#113028 | AsPredicted

'RobotHelp3'
(AsPredicted #113,028)


Author(s)
This pre-registration is currently anonymous to enable blind peer-review.
It has 3 authors.
Pre-registered on
2022/11/15 01:39 (PT)

1) Have any data been collected for this study already?
No, no data have been collected for this study yet.

2) What's the main question being asked or hypothesis being tested in this study?
Robot knowledge test: Validation of a questionnaire to assess people's knowledge about robots.
Research question: How do knowledge, attitude, and anthropomorphism relate to people's willingness to help a robot? 
 Hypothesis:    
(a) Influence of knowledge: Knowledge influences people's willingness to help, with high knowledge leading to participants being less willing to help.  
(b) Influence of attitude: Positive attitudes lead to people being more willing to help, while negative attitudes lead to people being less willing to help.
(c) Influence of anthropomorphism: Participants' own opinion on how anthropomorphic robots are influences their willingness to help a robot in need, with high anthropomorphism scores leading to participants being more willing to help.

3) Describe the key dependent variable(s) specifying how they will be measured.
Willingness to help: Participants read 8 different scenarios about a robot that needs help. Each scenario is presented two times in randomized order, accompanied by a picture of a robot (16 counterbalanced experimental trials in total). Participants decide how likely it would be that they help (5-point Likert scale).

4) How many and which conditions will participants be assigned to?
The study has a 4 (domain: domain 1, domain 2, domain 3, domain 4) x 2 (robot: anthropomorphic, non-anthropomorphic) within-subjects design.
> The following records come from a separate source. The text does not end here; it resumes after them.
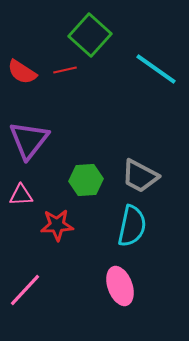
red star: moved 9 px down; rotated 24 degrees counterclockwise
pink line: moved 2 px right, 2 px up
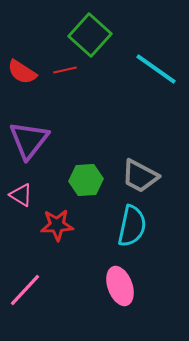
pink triangle: rotated 35 degrees clockwise
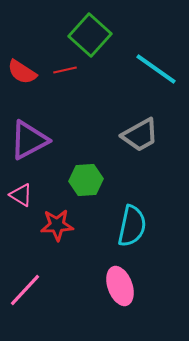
purple triangle: rotated 24 degrees clockwise
gray trapezoid: moved 41 px up; rotated 57 degrees counterclockwise
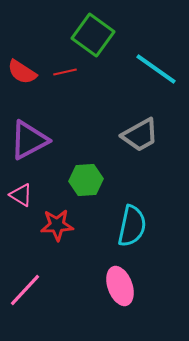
green square: moved 3 px right; rotated 6 degrees counterclockwise
red line: moved 2 px down
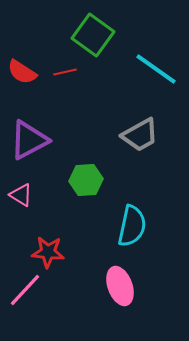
red star: moved 9 px left, 27 px down; rotated 8 degrees clockwise
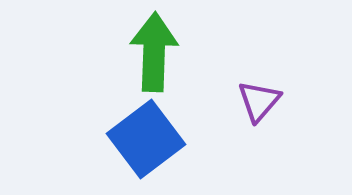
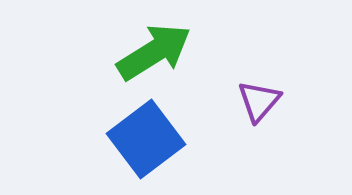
green arrow: rotated 56 degrees clockwise
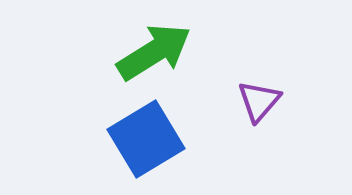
blue square: rotated 6 degrees clockwise
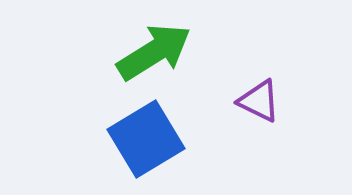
purple triangle: rotated 45 degrees counterclockwise
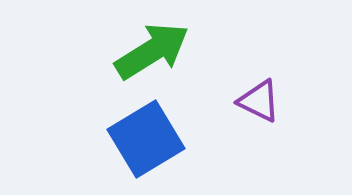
green arrow: moved 2 px left, 1 px up
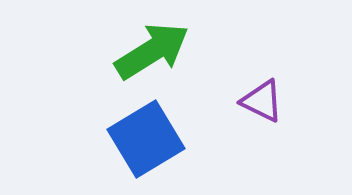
purple triangle: moved 3 px right
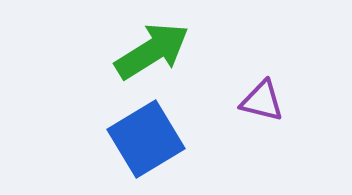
purple triangle: rotated 12 degrees counterclockwise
5) Specify exactly which analyses you will conduct to examine the main question/hypothesis.
Robot Knowledge: Questionnaire (12 true, 13 false items). The robot knowledge scale was pre-registered under https://aspredicted.org/8HD_BZ5 and pre-tested.
Attitudes will be measured using the 3-factor measure, Robotic Social Attitude Scale (RoSAS) (Carpinella et al., 2017). Participants rate on a 9-point scale how closely they associate 18 different words with the category "robots".  
Anthropomorphism will be measured as the participant's opinion on how anthropomorphic robots are. The Waytz instrument (Ruijten et al., 2019) will be used.  
Willingness to help will be calculated as the mean across all experimental trials.
Hypothesis:    
(a) Multiple linear regression models predicting willingness to help from knowledge while controlling for attitude, anthropomorphism score, gender (1= male; 2= female), age, and education (dummy-coded).  
(b) Multiple linear regression models predicting willingness to help from the attitude score while controlling for knowledge, anthropomorphism, gender (1= male; 2= female), age, and education (dummy-coded).  
(c) Multiple linear regression models predicting willingness to help from anthropomorphism while controlling for knowledge, attitude, gender (1= male; 2= female), age, and education (dummy-coded).

6) Describe exactly how outliers will be defined and handled, and your precise rule(s) for excluding observations.
Inclusion criteria: fluent in German, at least 18 years old;
Exclusion criteria: participants who fail both attention checks will be excluded without compensation. Participants are informed of this at the beginning of the study.

7) How many observations will be collected or what will determine sample size?
No need to justify decision, but be precise about exactly how the number will be determined.

We are aiming to sample N = 500 valid cases, a representative sample (age and gender) for the German population.

8) Anything else you would like to pre-register?
(e.g., secondary analyses, variables collected for exploratory purposes, unusual analyses planned?)

1. We statistically compare the helping scores for the two stimuli categories (anthropomorphic, and non-anthropomorphic).
2. Multiple linear regression models predicting willingness to help calculated separately for humanoid and machine-like items, from knowledge while controlling for attitude, anthropomorphism, gender (1= male; 2= female), age, and education (dummy-coded).  
3. We investigate whether the helping scores, calculated as domain-specific, are statistically different.  
4. Multiple linear regression models predicting willingness to help from knowledge while controlling for attitude, anthropomorphism score, gender (1= male; 2= female), age, and education (dummy-coded), and scenarios as a random intercept.  
5. We exploratorily conduct Bayesian analysis for the main hypotheses.
6. We additionally collect data on participants' motivation to help/not help, their political orientation, as well as their risk and opportunity perception related to the use of robots for the domains presented.